Quoted text -

--------

I think cleaning as you go and nipping things in the bud, not only helps you avoid bigger problems later but also helps you grow stronger, more emotionally intelligent people on your team. If you have a couple of people on your team who aren't getting along, work in different ways, or don't appreciate each other, then it's your job as a leader to help them figure it out.  

What I want to talk about today is helping you manage potential conflict situations on your team so that instead of them being left to fester and become bigger problems, you use those conflict situations to grow deeper connections and stronger leaders on your team. I think the overarching message I want to send is that you as a leader, can create a culture of feedback and discussion and openness on your team. I talked about culture development a couple of episodes ago on a podcast episode I did called Building High-performing Leaders or Building a High-performing Team, or something like that. 

But the most important thing that I want to share with you about that right now is to remember that as the leader of your team, you are a thermostat. You set the tone. If you ignore situations, they're going to ignore situations. If you deal with situations, they're going to learn to start to deal with situations. So if you create a culture of open dialogue, communication, and feedback on your team, and there's a way to do it that makes sense, then your team members are going to be more apt to do it. 

If you create a Clean As You Go culture on your team, and you as a team define what that looks like, then your team's going to start to operate that way. You get to lead all of that. But I have four rules, steps, and considerations, let's call them for you to follow as you're dealing with these. I would hesitate to call them conflict situations, but for argument's sake, call them complex situations on your team. 

The first thing that I want to say to you is you have to accept this as part of your job. It's not a distraction. It's not something that's getting in the way of getting the job done. It actually is one of the steps to getting the job done. I think the challenge is, we often think of if you're running a project, getting from point A to point B, there are all these task steps to do, but they're all in relationship to the tactical steps, the work back steps to getting the project done. 

But we forget to realize that there are human steps as part of the to-do list, like talking to people, checking up on them, giving them feedback, helping them get through the discomfort, you yourself learning to calm down, and helping them solve conflicts, disagreements, or collab. There are all these human steps that go along with getting the tactical steps done. 

I want you to realize that your role as a leader isn't status report management. Your job isn't to say, “Here's what's happening this week.” Your bigger job beyond making sure things are being executed, is to make sure that the people who are executing them are growing as leaders. And that requires you to get dirty sometimes. You have to get your hands dirty in terms of helping them sort out the emotional dramas that can come up along the way. And they will come up even though we're adults because so many of us don't know how to deal with our own emotions. 

It's going to come up. We're insecure, we're defensive, we're competitive, we're protective–all those things get in the way. So when it happens, no eye rolls. No ‘Oh my god, this is a distraction. Oh my god, can't these people figure it out?’ I want you to think about it like the thought in your mind should be, ‘Of course, this is happening. I'm dealing with people. I'm dealing with human people whose performance and sense of value are on the line. Of course, I'm going to have to deal with this stuff.’ And accept that it’s part of your job to get involved with these things and to support your team through these things.

--------

Written problem 1 - Reproduce verbatim the portion of the passage on handling team conflict that starts with "I want you to realize" and goes on through "our own emotions.".

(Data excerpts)
--------

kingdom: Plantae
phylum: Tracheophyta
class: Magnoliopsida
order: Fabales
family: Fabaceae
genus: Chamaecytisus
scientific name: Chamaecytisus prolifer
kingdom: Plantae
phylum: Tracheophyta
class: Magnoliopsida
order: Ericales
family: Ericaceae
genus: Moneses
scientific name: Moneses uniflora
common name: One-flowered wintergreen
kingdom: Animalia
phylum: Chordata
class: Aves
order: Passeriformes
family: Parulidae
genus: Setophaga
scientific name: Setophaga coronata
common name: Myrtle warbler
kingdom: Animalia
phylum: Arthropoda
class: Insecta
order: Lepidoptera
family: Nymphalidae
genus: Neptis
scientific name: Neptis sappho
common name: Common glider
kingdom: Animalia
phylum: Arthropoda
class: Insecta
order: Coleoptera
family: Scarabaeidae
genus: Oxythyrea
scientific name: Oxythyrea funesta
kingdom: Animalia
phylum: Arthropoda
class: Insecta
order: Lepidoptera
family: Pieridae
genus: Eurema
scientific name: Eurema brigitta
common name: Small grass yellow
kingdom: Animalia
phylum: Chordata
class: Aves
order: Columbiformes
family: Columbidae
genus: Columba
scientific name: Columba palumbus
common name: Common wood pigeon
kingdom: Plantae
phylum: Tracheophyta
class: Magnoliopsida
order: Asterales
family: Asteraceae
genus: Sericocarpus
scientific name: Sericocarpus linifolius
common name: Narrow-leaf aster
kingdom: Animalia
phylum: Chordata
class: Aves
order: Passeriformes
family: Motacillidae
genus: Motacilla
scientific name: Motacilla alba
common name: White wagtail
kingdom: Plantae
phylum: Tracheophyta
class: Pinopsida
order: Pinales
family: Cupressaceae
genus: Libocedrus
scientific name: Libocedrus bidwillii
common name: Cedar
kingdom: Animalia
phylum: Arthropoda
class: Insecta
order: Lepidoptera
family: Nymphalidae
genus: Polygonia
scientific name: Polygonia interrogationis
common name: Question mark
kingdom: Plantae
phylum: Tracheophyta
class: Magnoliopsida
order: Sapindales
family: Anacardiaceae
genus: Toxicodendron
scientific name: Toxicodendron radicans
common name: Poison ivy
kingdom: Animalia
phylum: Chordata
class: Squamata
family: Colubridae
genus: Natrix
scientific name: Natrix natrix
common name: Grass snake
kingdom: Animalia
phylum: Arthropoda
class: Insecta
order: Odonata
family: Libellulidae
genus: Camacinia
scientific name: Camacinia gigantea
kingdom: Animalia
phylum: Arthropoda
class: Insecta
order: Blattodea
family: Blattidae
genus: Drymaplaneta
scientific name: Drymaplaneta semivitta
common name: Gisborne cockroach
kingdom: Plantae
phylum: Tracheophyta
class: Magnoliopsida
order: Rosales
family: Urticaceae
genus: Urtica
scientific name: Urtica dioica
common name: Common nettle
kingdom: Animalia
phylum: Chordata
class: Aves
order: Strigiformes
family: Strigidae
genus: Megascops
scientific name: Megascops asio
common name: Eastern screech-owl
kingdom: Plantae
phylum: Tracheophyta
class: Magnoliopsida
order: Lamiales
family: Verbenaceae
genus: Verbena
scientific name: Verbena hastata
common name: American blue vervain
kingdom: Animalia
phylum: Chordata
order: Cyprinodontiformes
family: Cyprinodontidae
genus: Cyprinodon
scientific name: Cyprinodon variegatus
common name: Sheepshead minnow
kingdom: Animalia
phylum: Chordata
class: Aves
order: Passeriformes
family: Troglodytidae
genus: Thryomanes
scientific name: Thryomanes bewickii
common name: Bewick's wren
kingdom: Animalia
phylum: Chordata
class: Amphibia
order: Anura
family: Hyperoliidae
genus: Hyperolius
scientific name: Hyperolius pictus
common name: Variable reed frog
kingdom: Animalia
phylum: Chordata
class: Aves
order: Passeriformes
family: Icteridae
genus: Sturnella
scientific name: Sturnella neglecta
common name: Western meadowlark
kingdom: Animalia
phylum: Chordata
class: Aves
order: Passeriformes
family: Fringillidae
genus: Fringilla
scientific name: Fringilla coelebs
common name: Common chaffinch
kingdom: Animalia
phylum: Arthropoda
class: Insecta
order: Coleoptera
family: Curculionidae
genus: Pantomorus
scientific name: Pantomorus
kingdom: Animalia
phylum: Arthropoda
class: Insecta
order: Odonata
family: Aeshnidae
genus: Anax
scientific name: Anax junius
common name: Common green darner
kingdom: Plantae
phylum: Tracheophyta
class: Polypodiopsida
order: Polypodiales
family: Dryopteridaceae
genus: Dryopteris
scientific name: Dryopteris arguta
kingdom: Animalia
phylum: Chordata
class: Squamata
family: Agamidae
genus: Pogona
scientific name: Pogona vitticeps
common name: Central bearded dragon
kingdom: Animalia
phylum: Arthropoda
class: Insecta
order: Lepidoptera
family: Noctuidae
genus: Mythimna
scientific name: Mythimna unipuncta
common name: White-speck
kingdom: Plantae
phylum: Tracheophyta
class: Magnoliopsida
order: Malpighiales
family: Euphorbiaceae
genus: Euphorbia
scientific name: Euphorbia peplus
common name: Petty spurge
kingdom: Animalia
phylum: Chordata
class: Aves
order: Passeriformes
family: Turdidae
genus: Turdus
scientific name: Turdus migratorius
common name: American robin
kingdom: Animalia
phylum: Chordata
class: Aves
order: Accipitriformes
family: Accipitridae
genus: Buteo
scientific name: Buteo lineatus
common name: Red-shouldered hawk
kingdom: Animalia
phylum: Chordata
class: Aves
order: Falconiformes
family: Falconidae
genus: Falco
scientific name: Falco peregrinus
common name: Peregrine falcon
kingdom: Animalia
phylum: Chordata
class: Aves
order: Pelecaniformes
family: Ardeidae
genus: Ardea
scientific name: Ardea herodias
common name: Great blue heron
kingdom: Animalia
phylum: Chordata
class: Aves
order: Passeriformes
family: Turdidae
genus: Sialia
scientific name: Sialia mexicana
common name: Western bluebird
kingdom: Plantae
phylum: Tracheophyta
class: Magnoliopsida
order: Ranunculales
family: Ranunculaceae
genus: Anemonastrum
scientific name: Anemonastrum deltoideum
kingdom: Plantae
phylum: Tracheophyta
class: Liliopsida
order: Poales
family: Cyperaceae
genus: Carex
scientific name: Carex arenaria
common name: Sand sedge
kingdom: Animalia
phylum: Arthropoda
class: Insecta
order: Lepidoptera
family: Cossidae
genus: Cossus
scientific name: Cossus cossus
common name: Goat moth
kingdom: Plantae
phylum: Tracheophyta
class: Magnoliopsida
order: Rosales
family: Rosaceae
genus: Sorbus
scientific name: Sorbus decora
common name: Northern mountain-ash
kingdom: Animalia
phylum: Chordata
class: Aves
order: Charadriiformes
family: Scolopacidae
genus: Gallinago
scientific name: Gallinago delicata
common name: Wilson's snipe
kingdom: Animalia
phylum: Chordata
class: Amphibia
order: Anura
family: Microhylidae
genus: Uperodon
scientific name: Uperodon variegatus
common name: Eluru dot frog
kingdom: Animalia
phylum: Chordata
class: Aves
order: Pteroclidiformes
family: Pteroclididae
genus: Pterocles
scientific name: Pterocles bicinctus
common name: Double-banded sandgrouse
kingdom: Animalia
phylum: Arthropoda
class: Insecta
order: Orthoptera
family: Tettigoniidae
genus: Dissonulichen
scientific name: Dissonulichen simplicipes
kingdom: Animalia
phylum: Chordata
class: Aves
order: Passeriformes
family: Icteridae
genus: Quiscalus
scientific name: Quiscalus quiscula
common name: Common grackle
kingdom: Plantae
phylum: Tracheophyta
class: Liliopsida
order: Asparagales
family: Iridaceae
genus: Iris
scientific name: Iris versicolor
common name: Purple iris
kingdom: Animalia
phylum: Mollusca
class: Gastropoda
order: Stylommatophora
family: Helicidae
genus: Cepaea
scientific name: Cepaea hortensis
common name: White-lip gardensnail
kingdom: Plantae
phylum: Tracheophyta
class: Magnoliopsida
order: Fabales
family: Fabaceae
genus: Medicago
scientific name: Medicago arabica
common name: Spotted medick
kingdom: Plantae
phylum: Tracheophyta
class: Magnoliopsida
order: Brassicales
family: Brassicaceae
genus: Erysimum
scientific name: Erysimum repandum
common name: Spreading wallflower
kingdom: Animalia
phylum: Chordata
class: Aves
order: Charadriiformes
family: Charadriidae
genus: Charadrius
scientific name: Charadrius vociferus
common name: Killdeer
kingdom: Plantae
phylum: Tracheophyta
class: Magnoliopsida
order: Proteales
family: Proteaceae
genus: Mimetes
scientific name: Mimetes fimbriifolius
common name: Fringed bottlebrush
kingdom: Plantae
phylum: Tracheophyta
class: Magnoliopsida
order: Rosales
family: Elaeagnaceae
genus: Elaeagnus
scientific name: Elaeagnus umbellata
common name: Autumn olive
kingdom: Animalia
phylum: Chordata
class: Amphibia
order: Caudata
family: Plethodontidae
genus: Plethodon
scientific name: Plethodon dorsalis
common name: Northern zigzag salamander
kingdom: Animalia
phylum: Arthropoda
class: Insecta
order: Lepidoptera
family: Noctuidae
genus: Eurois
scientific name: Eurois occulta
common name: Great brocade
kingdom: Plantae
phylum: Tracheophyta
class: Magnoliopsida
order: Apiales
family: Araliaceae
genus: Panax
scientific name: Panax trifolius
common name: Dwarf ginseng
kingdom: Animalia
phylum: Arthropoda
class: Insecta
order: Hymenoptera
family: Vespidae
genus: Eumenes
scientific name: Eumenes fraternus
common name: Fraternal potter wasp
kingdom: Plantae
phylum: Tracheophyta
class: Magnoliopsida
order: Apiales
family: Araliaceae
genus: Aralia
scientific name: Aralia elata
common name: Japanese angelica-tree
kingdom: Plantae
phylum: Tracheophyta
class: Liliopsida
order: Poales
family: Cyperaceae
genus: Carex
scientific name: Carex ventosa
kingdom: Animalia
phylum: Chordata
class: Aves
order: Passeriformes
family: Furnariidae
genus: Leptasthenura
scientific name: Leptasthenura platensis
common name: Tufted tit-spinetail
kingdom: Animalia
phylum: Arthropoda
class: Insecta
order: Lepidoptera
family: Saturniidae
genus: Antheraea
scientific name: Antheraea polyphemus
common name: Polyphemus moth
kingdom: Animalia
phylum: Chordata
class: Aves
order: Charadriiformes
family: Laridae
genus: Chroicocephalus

--------

Written problem 2 - Quote the lines of the entries, starting with the first line of the entries and going on through the line with "genus: Camacinia", both included, and no other lines.

Final result 1 -
I want you to realize that your role as a leader isn't status report management. Your job isn't to say, “Here's what's happening this week.” Your bigger job beyond making sure things are being executed, is to make sure that the people who are executing them are growing as leaders. And that requires you to get dirty sometimes. You have to get your hands dirty in terms of helping them sort out the emotional dramas that can come up along the way. And they will come up even though we're adults because so many of us don't know how to deal with our own emotions.

Final result 2 -
kingdom: Plantae
phylum: Tracheophyta
class: Magnoliopsida
order: Fabales
family: Fabaceae
genus: Chamaecytisus
scientific name: Chamaecytisus prolifer
kingdom: Plantae
phylum: Tracheophyta
class: Magnoliopsida
order: Ericales
family: Ericaceae
genus: Moneses
scientific name: Moneses uniflora
common name: One-flowered wintergreen
kingdom: Animalia
phylum: Chordata
class: Aves
order: Passeriformes
family: Parulidae
genus: Setophaga
scientific name: Setophaga coronata
common name: Myrtle warbler
kingdom: Animalia
phylum: Arthropoda
class: Insecta
order: Lepidoptera
family: Nymphalidae
genus: Neptis
scientific name: Neptis sappho
common name: Common glider
kingdom: Animalia
phylum: Arthropoda
class: Insecta
order: Coleoptera
family: Scarabaeidae
genus: Oxythyrea
scientific name: Oxythyrea funesta
kingdom: Animalia
phylum: Arthropoda
class: Insecta
order: Lepidoptera
family: Pieridae
genus: Eurema
scientific name: Eurema brigitta
common name: Small grass yellow
kingdom: Animalia
phylum: Chordata
class: Aves
order: Columbiformes
family: Columbidae
genus: Columba
scientific name: Columba palumbus
common name: Common wood pigeon
kingdom: Plantae
phylum: Tracheophyta
class: Magnoliopsida
order: Asterales
family: Asteraceae
genus: Sericocarpus
scientific name: Sericocarpus linifolius
common name: Narrow-leaf aster
kingdom: Animalia
phylum: Chordata
class: Aves
order: Passeriformes
family: Motacillidae
genus: Motacilla
scientific name: Motacilla alba
common name: White wagtail
kingdom: Plantae
phylum: Tracheophyta
class: Pinopsida
order: Pinales
family: Cupressaceae
genus: Libocedrus
scientific name: Libocedrus bidwillii
common name: Cedar
kingdom: Animalia
phylum: Arthropoda
class: Insecta
order: Lepidoptera
family: Nymphalidae
genus: Polygonia
scientific name: Polygonia interrogationis
common name: Question mark
kingdom: Plantae
phylum: Tracheophyta
class: Magnoliopsida
order: Sapindales
family: Anacardiaceae
genus: Toxicodendron
scientific name: Toxicodendron radicans
common name: Poison ivy
kingdom: Animalia
phylum: Chordata
class: Squamata
family: Colubridae
genus: Natrix
scientific name: Natrix natrix
common name: Grass snake
kingdom: Animalia
phylum: Arthropoda
class: Insecta
order: Odonata
family: Libellulidae
genus: Camacinia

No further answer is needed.